Abby Neal, a senior and member of the Westminster spirit team, suffered a concussion that she said turned into a yearlong healing process of acceptance and healing.
“It took me a while to truly accept I had a concussion and realize how serious they can be,” Neal said. “Because of that, it took close to a year to fully heal.”
Neal was practicing a toe rise backbend right before a dance competition when a slight error caused her to land on her head. She kept practicing and began feeling a little dizzy but chalked it up to competition nerves.
She felt groggy the next few mornings after the competition but said she thought it was from sleep deprivation. After a few more days, she said she began to think she had a concussion because she couldn’t remember content on her school assignments.
Neal went to the doctor and was diagnosed with a concussion. The doctor recommended she rest, which included not attending classes for a week. However, Neal said rest was a tough proposal for her active personality.
“That Monday, I went back to classes,” Neal said. “Unfortunately, about a day later, I started to get vertigo. That’s when the athletic trainer and I sat down and started again from square one.”
Neal said concussions are serious and students should make recovery a priority.

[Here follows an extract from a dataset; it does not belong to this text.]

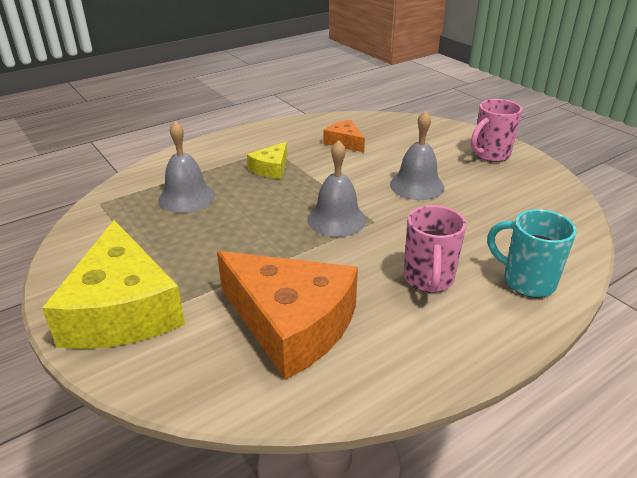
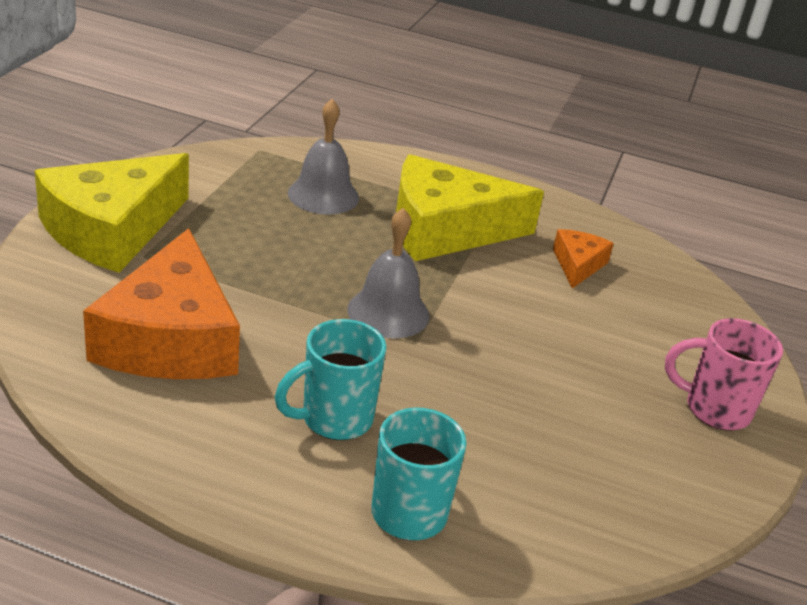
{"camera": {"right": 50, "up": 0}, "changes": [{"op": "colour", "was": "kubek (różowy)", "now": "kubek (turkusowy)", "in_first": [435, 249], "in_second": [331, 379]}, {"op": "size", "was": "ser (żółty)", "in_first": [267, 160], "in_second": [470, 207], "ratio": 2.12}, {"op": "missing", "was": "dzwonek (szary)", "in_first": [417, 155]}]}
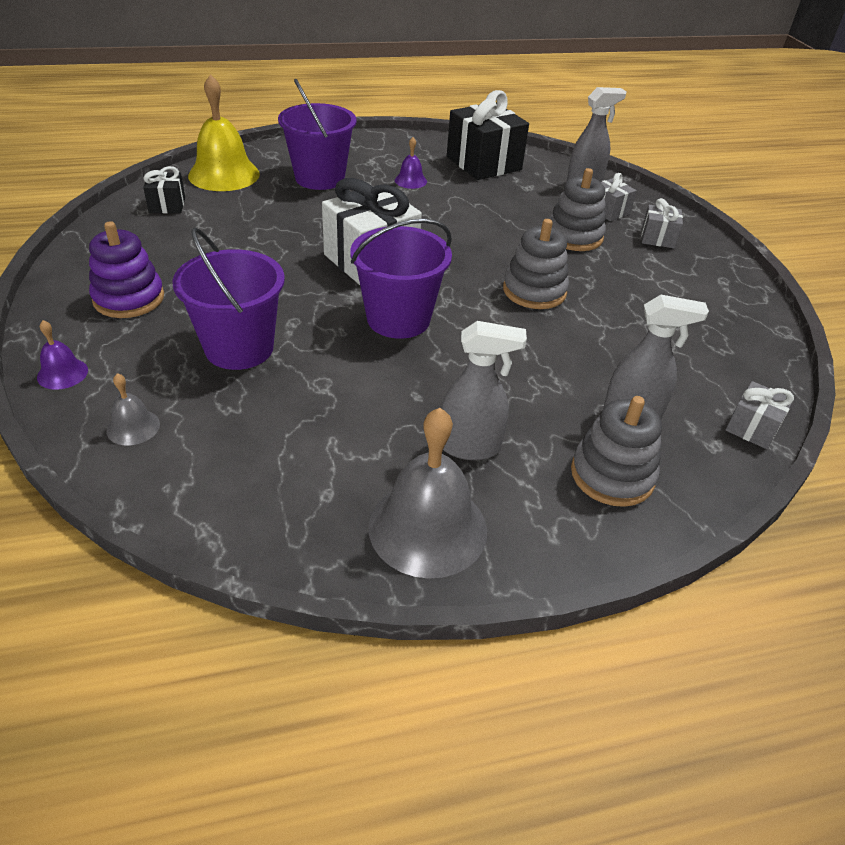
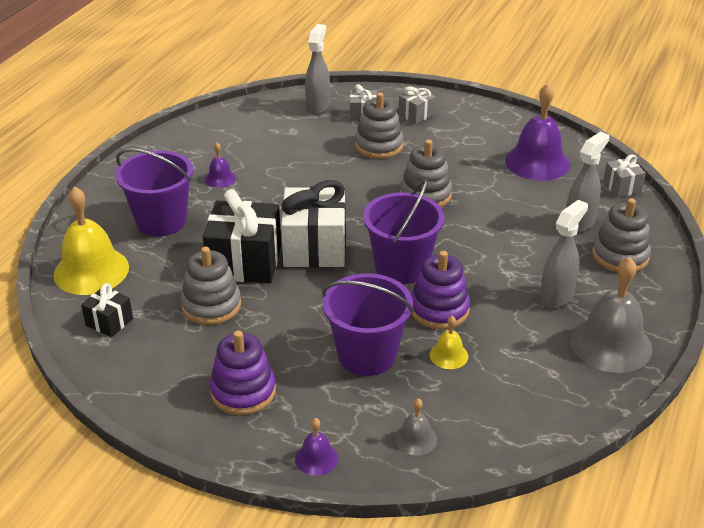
{"camera": {"right": -50, "up": -5}, "changes": [{"op": "appeared", "now": "zabawka nakładanka (szary)", "in_second": [211, 286]}, {"op": "relocated", "was": "prezent (czarny)", "in_first": [488, 135], "in_second": [242, 236]}, {"op": "appeared", "now": "zabawka nakładanka (fioletowy)", "in_second": [440, 290]}, {"op": "appeared", "now": "dzwonek (żółty)", "in_second": [449, 342]}, {"op": "appeared", "now": "dzwonek (fioletowy)", "in_second": [537, 132]}]}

“It’s really easy to feel like you’re able to push through it and finish all your school work, but in the end you’re only doing more damage,” Neal said. “It can be difficult to accept injuries,
especially concussions, and ultimately ask for help. But you’re only shooting yourself in the foot if you try to go about it alone.”
Stories like Neal’s aren’t uncommon at Westminster.
Bryce Callahan, a junior on the Westminster men’s basketball team, said he suffered a concussion during finals, which negatively impacted his results.
“I ended up missing just one class,” Callahan said. “I happened to get a concussion during finals and ended up doing poorly on my finals.”
Callahan said the healing process was tough but said his professors and coaches were easy to work with.
“At least with me, professors and coaches were all very accommodating to my situation,” Callahan said. “It was a tough experience, and I now understand how uncontrollable a brain injury can be.”
Sara Beaudry, an assistant athletic trainer at Westminster, said concussions are unique to each person.
“Every concussion is different and the recovery process can be different for each person,” she said.
Beaudry said recovery may include avoiding digital screens, which can cause students to miss class.
“Oftentimes the recovery process means avoiding computer screens, cell phones and TV,” Beaudry said. “So we’ll hold them out of the classroom to give their brains time to heal.”
Since most homework and course assignments are now digital, that can be a tough guideline for students to follow.
Though Neal said juggling recovery and school work is tough, she said she’s grateful for the way the college handled her situation.
“The athletic training department helped with communication to my professors about what was going on,” Neal said. “I am so grateful for the support and understanding from my professors throughout the whole process.”